The destruction of cultural systems is also facilitated through overdependence on a mechanical world view. When new technologies, values, types of knowledge and ways of organizing are accepted by or imposed on cultures, the mechanical view assumes simply that a new cultural equilibrium will be reached.... Cultural systems are always evolving, of course, but if changes are introduced with the expectations generated by a mechanical understanding of systems, the rate of cultural change will be faster and the types of changes will be quite unexpected.

[Objectivism: natural and social systems can be understood and acted on objectively, as if people are not part of the system they are understanding and changing.] The errors generated by assuming mechanism are compounded by assuming objectivism. People and how they think, value and organize things are clearly part of the coevolutionary process.

[Universalism: parts of systems and the relations between the parts have an underlying nature which is the same everywhere and at all times.] ...Basing action on science girded by false beliefs in universals, in unchanging parts and relations, continually results in 'unforseen' changes in social and environmental systems. Thus the unsustainability of past development has an epistemological explanation.

...[P]roblems, once the principles are known, are not complex or difficult to solve. Furthermore, since these principles are universally true, explanations can be detemined and solutions devised from afar. ... Thus universalism, or a belief in universalism, promotes... large-scale, factory-like operations with many laborers and few who monitor, think, and manage.

[Monism: one best way to know how any particular system fits, or will fit as science progresses, into a coherent whole.] ....Alternative lines of reasoning utilizing different types of information are eliminated from the rational calculus of technocratic agencies when they are incongruent with dominant patterns and premises... [T]he work of politicians has been reduced [to] passing problems on to agencies delegated to resolve problems scientifically. ...[W]e are unable to look upon cultures with different knowledge systems as equals.

[p 90: ... modernization has entailed a considerable substitution of formal institutions and objective knowledge for culture and cultural knowledge as we commonly think of them.

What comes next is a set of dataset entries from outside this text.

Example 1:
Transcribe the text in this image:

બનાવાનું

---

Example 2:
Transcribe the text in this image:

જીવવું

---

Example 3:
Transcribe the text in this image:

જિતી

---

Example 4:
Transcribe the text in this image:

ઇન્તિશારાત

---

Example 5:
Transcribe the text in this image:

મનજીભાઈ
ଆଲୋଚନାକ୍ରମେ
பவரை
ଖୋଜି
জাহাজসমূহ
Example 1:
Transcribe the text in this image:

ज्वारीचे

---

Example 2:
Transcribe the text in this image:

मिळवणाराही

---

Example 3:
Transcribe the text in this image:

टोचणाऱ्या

p 151-2: While science is presumed to expand systematically, scientists know very well that research findings depend on the path taken and the 'rabbit trails' pursued along the way. Similarly, to the extent that knowing is a social process, what is eventually known is determined by the nature of the process. What becomes known is not predetermined. Who participates and how they are allowed to participate determines the types of questions raised, information brought to the discourse, and judgements made and encouraged upon others to make. The participants and the process determine the product....

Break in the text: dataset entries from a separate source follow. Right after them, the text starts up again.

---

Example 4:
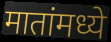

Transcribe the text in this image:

मातांमध्ये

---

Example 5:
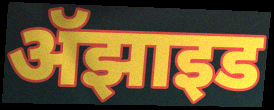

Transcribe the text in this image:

ॲझाइड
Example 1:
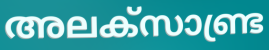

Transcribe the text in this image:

അലക്സാണ്ട്ര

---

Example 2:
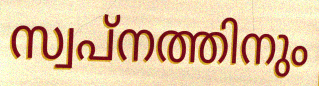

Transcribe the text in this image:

സ്വപ്നത്തിനും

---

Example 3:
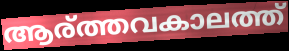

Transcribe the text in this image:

ആര്ത്തവകാലത്ത്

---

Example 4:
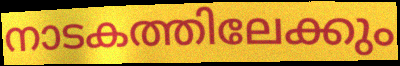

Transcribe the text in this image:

നാടകത്തിലേക്കും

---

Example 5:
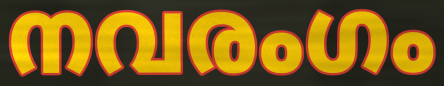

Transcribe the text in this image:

നവരംഗം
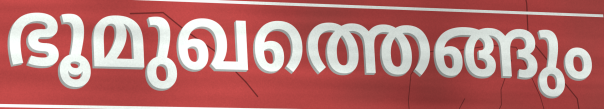
ഭൂമുഖത്തെങ്ങും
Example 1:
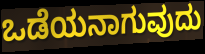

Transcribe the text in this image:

ಒಡೆಯನಾಗುವುದು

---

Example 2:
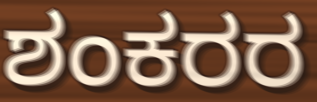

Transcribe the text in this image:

ಶಂಕರರ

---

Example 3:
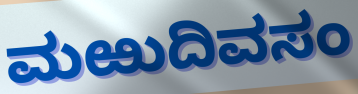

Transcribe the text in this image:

ಮಱುದಿವಸಂ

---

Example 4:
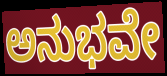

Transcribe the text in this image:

ಅನುಭವೇ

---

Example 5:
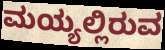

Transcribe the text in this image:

ಮಯ್ಯಲ್ಲಿರುವ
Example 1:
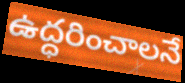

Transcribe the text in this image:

ఉద్ధరించాలనే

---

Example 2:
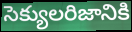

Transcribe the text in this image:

సెక్యులరిజానికి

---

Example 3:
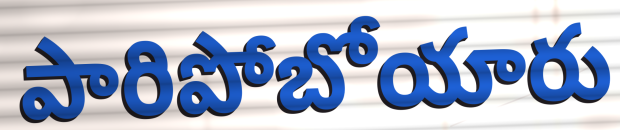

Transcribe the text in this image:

పారిపోబోయారు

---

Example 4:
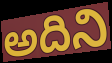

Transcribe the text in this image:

అదిని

The process of reaching collective understanding is in fact, rapidly evolving. NGOs have added more and more scientists to their staffs and engaged ever more actively in the process of collective understanding.

NGOs have had a major impact of the international development discourse. The definition of development goals and strategies used to be firmly in the hands of international development agencies and their epistemic communities of agricultural scientists, engineers, and economists. Development was largely framed in terms of technical possibilities and economic efficiency, as a matter of making 'the pie' grow as fast as possible. Tension over the distribution of the benefits or how 'the pie' was divided, have long been felt within the agencies and their epistemic communities. But serious concern for the environment and the sustainability of development, for women, for traditional peoples, for the incorporation of traditional knowledge, for cultural diversity, and for civil rights and justice have been forced upon the international development agencies, their national counterparts, and their epistemic communities by nongovernmental organizations.

These are neither concerns over how to speed development nor over how what development has wrought should be divided. These are concerns over whether experts know pie from cow paddy.